In Fig. 5, the overall accuracy difference of the three algorithms did not exceed 1%. However, the accuracy of the AC-SUNDAY algorithm was higher than that of the AC algorithm, and the accuracy of the AC algorithm was higher than that of the AC-BM algorithm. The matching accuracy of the three algorithms showed an increasing trend, mainly due to the longer the pattern string, the more feature data is compared. The matching accuracy of the AC algorithm was 99.4% when the length was 4 bytes, and 99.8% when the length was 20 bytes. The AC-BM algorithm had a matching accuracy of 99.2% when the length was 4 bytes, and 99.8% when the length was 20 bytes. The AC-SUNDAY algorithm studied in this article had a matching accuracy of 99.5% at a length of 4 bytes and 99.9% at a length of 20 bytes. Therefore, NIDS using the AC-SUNDAY algorithm can improve matching accuracy under a fixed number of patterns.
When analyzing the matching accuracy of different multi pattern matching algorithms, it is necessary to consider the fixed pattern length. This article set the length of the pattern string to 8 bytes. The comparison results of matching accuracy for fixed pattern lengths are illustrated in Fig. 6.

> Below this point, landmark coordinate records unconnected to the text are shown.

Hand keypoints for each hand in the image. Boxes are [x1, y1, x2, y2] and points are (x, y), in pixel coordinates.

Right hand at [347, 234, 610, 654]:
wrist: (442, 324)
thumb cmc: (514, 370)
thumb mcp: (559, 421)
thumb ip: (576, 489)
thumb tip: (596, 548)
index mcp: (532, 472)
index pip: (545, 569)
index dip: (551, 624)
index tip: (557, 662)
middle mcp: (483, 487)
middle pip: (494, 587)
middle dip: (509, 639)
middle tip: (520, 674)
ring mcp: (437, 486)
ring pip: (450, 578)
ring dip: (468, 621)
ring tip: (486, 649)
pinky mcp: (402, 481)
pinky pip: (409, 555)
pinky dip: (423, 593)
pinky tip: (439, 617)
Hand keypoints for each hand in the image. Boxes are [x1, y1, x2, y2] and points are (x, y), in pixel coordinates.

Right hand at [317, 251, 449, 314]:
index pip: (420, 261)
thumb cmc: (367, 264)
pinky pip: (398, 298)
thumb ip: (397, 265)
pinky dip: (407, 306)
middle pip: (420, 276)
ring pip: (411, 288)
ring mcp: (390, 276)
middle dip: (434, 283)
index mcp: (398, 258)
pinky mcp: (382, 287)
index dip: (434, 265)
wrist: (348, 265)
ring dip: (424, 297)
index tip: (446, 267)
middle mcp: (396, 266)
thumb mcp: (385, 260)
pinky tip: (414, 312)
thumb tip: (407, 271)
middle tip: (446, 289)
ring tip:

In Fig. 6, the matching accuracy of a fixed pattern length is described. The matching accuracy of the three algorithms was not significantly different. The matching accuracy of the three algorithms showed a decreasing trend. The AC-SUNDAY algorithm studied in this article had a matching accuracy of 99.7% when the number of patterns was 4, and 99.1% when the number of patterns was 20. The AC-SUNDAY algorithm has better matching accuracy under different number of patterns, which can improve the effectiveness of intrusion detection.
Conclusions
As Internet technology develops, the network plays a very important role in people’s lives. The network involves all aspects of people’s lives, and network attacks occur frequently, causing great harm to the development of society. The foundation for cracking down on network attacks and ensuring network security is intrusion detection. This article designed a NIDS that utilized pattern matching to filter data packets. This article embedded IDS into computer chips and analyzed the performance of different multi pattern matching algorithms. This article conducted experimental analysis on the AC algorithm, AC-BM algorithm, and AC-SUNDAY algorithm, and compared them in three aspects: matching time, memory consumption, and matching accuracy. The experimental outcomes showed that the AC-SUNDAY algorithm can shorten matching time, reduce memory consumption, and improve matching accuracy. The combination of AC algorithm and SUNDAY algorithm has performed a significant skip search in the process of intrusion diagnosis matching, improving the effectiveness of network intrusion detection. However, the multi pattern matching algorithm analyzed in this article is not comprehensive enough. Comparing more multi pattern matching algorithms would be the direction of future research.